Une propriété du National Trust of Australia

Le personnel de l’établissement et les experts savaient que la peinture était ancienne mais n’avaient aucune idée de son intérêt artistique et de sa valeur : « Nous pensions que l’œuvre d’art pouvait être une authentique peinture du XVIIe siècle, mais trouver la signature de l’artiste semblait être une chance sur un million », a déclaré Rebecca Pinchin, responsable des collections du National Trust of Australia, ONG créée pour la promotion et la conservation du patrimoine et propriétaire de l’œuvre. Avant la découverte de la signature, la toile était évaluée à 200 000 $. Elle fait maintenant l’objet d’une réévaluation qui pourrait augmenter considérablement cette estimation.

La Woodford Academy abritait l’œuvre depuis 150 ans ©️Wikimedia Commons / Clytemnestra

Les experts se sont ainsi demandés comment l’œuvre avait pu arriver sur le continent et dans la Woodford Academy, ancienne académie, tour à tour résidence privée, maison d’hôtes et école, avant de devenir un musée en 1996. Les premières hypothèses suggèrent que la toile aurait été acquise dans les années 1870 par Alfred Fairfax, neveu de James Fairfax, fondateur du journal australien « The Sydney Morning Herald ». Ce dernier l’aurait apportée sur le continent après avoir acquis la propriété de Woodford quelques années auparavant, utilisant le bâtiment comme maison de retraite. Converti en 1907 en école privée, le bâtiment est devenu, au même titre que les objets qu’il abritait, la propriété du National Trust of Australia en 1979.
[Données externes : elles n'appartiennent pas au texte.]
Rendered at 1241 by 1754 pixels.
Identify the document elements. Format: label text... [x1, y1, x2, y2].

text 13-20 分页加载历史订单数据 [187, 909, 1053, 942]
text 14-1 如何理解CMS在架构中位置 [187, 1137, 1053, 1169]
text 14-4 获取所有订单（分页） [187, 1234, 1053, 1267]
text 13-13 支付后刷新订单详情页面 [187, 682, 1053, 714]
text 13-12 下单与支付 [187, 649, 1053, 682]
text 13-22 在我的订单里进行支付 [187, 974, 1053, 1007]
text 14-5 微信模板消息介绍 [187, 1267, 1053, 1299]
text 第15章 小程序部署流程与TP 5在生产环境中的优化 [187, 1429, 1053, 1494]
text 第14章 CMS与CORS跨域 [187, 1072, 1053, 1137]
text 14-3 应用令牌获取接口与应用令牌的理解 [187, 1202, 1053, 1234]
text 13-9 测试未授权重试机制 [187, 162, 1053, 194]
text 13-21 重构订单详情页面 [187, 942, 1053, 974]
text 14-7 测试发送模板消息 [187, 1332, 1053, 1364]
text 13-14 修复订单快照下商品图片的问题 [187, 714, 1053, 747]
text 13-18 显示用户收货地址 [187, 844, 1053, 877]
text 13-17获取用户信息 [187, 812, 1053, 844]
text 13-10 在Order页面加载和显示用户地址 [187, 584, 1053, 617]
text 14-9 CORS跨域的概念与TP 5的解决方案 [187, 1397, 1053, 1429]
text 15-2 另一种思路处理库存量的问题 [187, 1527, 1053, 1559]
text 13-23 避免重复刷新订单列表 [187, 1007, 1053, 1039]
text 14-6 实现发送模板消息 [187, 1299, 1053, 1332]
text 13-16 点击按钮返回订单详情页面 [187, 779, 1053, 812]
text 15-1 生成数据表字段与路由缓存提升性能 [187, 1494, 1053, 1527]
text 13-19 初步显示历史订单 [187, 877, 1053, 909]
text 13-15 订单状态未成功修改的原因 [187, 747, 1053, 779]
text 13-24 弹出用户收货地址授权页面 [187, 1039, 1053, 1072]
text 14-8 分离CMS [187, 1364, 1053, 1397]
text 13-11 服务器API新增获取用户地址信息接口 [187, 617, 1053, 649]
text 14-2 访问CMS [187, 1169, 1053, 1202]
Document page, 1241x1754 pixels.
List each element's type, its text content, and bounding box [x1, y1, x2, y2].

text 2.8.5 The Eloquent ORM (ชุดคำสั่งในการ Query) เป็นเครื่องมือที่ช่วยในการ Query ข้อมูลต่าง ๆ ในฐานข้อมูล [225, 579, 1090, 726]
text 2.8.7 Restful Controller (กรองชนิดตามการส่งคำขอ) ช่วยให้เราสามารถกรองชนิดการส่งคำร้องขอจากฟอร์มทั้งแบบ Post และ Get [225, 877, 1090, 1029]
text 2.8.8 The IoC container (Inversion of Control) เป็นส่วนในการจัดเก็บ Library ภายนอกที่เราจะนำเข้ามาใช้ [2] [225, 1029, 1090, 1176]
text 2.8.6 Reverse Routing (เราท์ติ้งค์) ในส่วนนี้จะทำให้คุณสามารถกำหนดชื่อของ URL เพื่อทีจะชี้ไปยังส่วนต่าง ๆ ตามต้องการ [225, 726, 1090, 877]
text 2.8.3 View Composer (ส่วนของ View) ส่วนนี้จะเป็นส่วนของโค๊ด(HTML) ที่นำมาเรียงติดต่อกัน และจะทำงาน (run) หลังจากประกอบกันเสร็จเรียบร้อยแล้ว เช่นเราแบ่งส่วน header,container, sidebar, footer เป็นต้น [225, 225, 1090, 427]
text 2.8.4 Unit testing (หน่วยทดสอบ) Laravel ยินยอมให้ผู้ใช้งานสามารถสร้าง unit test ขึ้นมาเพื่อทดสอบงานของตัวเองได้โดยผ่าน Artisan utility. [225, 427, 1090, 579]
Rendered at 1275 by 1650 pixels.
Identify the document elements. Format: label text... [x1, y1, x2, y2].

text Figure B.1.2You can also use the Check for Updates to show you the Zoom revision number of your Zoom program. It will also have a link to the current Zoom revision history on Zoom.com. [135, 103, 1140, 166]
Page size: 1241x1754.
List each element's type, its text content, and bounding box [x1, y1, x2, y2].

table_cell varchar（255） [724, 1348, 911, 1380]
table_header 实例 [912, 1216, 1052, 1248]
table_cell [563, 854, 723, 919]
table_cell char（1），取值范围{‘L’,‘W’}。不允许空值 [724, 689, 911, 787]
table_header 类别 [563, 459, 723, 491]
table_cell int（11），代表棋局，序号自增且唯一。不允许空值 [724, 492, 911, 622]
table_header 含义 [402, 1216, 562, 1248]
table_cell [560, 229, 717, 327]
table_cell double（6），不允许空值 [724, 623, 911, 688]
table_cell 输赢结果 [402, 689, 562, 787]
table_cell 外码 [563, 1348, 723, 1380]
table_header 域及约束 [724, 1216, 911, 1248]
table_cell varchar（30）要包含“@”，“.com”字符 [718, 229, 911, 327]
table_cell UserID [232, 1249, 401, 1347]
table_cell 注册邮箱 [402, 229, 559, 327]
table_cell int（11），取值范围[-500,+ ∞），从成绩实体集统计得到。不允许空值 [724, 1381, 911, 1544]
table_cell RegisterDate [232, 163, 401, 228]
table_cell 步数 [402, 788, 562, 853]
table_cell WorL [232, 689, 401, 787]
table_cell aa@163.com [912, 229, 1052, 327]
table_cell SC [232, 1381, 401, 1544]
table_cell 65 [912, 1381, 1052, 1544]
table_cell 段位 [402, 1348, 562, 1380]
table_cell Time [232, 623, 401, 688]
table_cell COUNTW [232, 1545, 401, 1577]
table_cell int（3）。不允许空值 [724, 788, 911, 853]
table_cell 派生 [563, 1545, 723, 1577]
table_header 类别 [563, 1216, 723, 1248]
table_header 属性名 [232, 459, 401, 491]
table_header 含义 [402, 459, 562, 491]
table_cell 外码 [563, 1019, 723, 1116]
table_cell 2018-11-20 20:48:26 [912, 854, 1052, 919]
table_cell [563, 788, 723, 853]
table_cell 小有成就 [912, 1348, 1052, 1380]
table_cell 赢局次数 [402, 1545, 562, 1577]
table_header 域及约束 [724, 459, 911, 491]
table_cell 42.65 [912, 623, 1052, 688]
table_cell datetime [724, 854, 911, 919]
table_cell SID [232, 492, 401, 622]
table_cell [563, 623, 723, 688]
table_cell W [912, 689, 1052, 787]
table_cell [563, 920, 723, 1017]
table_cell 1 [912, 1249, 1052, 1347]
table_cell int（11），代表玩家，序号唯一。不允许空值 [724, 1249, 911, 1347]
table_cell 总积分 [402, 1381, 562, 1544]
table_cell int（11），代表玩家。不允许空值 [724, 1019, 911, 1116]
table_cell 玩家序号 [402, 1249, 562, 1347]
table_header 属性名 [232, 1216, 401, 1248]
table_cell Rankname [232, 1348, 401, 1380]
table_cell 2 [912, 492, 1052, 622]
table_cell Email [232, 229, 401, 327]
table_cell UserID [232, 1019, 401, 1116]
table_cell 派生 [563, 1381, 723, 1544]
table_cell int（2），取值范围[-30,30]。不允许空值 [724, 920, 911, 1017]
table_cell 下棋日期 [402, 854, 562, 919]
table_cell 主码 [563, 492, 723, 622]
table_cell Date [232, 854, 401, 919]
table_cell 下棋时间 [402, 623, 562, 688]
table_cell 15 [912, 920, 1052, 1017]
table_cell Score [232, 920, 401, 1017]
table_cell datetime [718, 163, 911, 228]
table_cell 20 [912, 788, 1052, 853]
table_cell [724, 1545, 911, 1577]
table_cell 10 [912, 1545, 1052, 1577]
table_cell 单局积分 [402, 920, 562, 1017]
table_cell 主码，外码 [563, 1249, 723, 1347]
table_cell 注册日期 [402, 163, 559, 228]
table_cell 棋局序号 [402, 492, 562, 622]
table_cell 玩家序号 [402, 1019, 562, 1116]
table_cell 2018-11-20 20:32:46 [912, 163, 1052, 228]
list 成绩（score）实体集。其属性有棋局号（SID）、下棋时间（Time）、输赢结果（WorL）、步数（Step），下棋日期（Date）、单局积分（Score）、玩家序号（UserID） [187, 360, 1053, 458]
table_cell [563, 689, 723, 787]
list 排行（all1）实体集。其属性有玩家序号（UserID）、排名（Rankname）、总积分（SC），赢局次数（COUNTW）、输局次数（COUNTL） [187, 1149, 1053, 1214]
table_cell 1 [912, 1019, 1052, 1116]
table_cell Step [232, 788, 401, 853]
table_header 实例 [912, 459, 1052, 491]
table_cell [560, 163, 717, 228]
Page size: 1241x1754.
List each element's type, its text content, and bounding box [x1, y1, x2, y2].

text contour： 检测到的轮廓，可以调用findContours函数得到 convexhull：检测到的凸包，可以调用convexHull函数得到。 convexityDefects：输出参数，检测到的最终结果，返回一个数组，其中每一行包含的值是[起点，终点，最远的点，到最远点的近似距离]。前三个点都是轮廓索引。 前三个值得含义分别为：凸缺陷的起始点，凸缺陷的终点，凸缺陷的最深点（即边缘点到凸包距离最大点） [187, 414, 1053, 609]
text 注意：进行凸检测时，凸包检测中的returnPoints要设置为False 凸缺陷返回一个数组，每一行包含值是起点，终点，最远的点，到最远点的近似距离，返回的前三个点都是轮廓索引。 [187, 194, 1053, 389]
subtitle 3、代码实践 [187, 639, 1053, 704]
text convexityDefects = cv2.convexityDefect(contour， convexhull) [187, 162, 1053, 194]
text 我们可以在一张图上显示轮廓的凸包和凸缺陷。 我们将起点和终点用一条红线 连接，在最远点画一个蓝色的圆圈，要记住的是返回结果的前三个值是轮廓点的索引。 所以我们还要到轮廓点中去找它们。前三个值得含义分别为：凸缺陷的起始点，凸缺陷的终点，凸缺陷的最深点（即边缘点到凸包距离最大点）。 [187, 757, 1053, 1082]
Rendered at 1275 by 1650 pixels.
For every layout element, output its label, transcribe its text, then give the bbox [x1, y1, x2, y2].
Vestiges de la gourmandise

Le tableau montre un festin de table déserté, où une tarte à moitié mangée et un gobelet renversé prennent la pose sur une nappe froissée. L’œuvre s’inscrit dans un genre particulier proche des Vanités. Comme le remarque Rebecca Pinchin, la nature morte est ici l’allégorie d’un état de fragilité amenant à un questionnement existentiel porté sur le temps qui passe.

La nature morte du peintre hollandais est estimée à plusieurs millions ©️Courtesy of the National Trust of Australia

Ce tableau, en plus de représenter avec finesse et virtuosité la fin d’un repas sucré, reprend un élément récurrent de l’œuvre du peintre : « Une caractéristique intéressante des natures mortes de Heda, c’est qu’il y a toujours une assiette à moitié vide sur la table. C’est symbolique de la nature transitoire de la vie – une minute vous avez du confort et du plaisir, la suivante vous pouvez tomber dans des moments difficiles ». Selon les spécialistes, la toile serait le fruit d’une collaboration entre le peintre et son père plus célèbre encore, spécialisé lui aussi dans les natures mortes, Willem Claesz Heda (1594 – 1680). Le 14 mai, dans le cadre d’une journée portes ouvertes, l’établissement invite les visiteurs à franchir ses portes pour admirer cette peinture depuis trop longtemps tombée dans l’oubli.